■ Supplied records:
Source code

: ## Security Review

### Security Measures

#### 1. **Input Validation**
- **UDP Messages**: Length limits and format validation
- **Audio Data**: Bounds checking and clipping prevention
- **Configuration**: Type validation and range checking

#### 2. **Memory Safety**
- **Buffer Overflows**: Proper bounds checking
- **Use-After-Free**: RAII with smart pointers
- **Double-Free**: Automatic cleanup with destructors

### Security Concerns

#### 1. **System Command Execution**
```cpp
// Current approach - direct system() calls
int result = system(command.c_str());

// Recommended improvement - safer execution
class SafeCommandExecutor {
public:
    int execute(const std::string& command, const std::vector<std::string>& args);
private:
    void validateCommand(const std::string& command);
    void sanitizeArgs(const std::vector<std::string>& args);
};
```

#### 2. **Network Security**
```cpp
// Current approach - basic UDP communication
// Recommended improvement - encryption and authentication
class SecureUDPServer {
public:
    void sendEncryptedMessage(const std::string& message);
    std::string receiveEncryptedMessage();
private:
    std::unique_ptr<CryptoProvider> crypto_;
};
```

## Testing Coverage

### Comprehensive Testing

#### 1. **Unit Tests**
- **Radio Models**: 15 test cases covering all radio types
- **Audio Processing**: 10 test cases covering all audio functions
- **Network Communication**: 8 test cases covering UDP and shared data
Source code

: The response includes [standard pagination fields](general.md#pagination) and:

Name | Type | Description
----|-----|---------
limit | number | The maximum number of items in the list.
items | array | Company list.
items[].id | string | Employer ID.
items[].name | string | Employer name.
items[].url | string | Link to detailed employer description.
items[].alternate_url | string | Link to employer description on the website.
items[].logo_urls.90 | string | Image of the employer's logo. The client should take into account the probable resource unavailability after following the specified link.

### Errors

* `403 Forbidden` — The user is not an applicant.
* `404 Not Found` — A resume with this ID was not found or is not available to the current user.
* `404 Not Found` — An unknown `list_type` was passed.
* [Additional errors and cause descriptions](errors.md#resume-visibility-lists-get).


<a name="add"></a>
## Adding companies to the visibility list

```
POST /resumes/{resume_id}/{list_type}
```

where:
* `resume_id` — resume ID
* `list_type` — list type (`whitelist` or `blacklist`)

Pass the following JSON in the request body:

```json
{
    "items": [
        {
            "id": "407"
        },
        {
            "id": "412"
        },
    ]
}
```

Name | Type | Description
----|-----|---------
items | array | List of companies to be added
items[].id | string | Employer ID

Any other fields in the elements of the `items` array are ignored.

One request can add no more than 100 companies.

■ Your instructions:
Give back all the material, with each line exactly as it stands.

■ Reply:
Source code

: ## Security Review

### Security Measures

#### 1. **Input Validation**
- **UDP Messages**: Length limits and format validation
- **Audio Data**: Bounds checking and clipping prevention
- **Configuration**: Type validation and range checking

#### 2. **Memory Safety**
- **Buffer Overflows**: Proper bounds checking
- **Use-After-Free**: RAII with smart pointers
- **Double-Free**: Automatic cleanup with destructors

### Security Concerns

#### 1. **System Command Execution**
```cpp
// Current approach - direct system() calls
int result = system(command.c_str());

// Recommended improvement - safer execution
class SafeCommandExecutor {
public:
    int execute(const std::string& command, const std::vector<std::string>& args);
private:
    void validateCommand(const std::string& command);
    void sanitizeArgs(const std::vector<std::string>& args);
};
```

#### 2. **Network Security**
```cpp
// Current approach - basic UDP communication
// Recommended improvement - encryption and authentication
class SecureUDPServer {
public:
    void sendEncryptedMessage(const std::string& message);
    std::string receiveEncryptedMessage();
private:
    std::unique_ptr<CryptoProvider> crypto_;
};
```

## Testing Coverage

### Comprehensive Testing

#### 1. **Unit Tests**
- **Radio Models**: 15 test cases covering all radio types
- **Audio Processing**: 10 test cases covering all audio functions
- **Network Communication**: 8 test cases covering UDP and shared data
Source code

: The response includes [standard pagination fields](general.md#pagination) and:

Name | Type | Description
----|-----|---------
limit | number | The maximum number of items in the list.
items | array | Company list.
items[].id | string | Employer ID.
items[].name | string | Employer name.
items[].url | string | Link to detailed employer description.
items[].alternate_url | string | Link to employer description on the website.
items[].logo_urls.90 | string | Image of the employer's logo. The client should take into account the probable resource unavailability after following the specified link.

### Errors

* `403 Forbidden` — The user is not an applicant.
* `404 Not Found` — A resume with this ID was not found or is not available to the current user.
* `404 Not Found` — An unknown `list_type` was passed.
* [Additional errors and cause descriptions](errors.md#resume-visibility-lists-get).


<a name="add"></a>
## Adding companies to the visibility list

```
POST /resumes/{resume_id}/{list_type}
```

where:
* `resume_id` — resume ID
* `list_type` — list type (`whitelist` or `blacklist`)

Pass the following JSON in the request body:

```json
{
    "items": [
        {
            "id": "407"
        },
        {
            "id": "412"
        },
    ]
}
```

Name | Type | Description
----|-----|---------
items | array | List of companies to be added
items[].id | string | Employer ID

Any other fields in the elements of the `items` array are ignored.

One request can add no more than 100 companies.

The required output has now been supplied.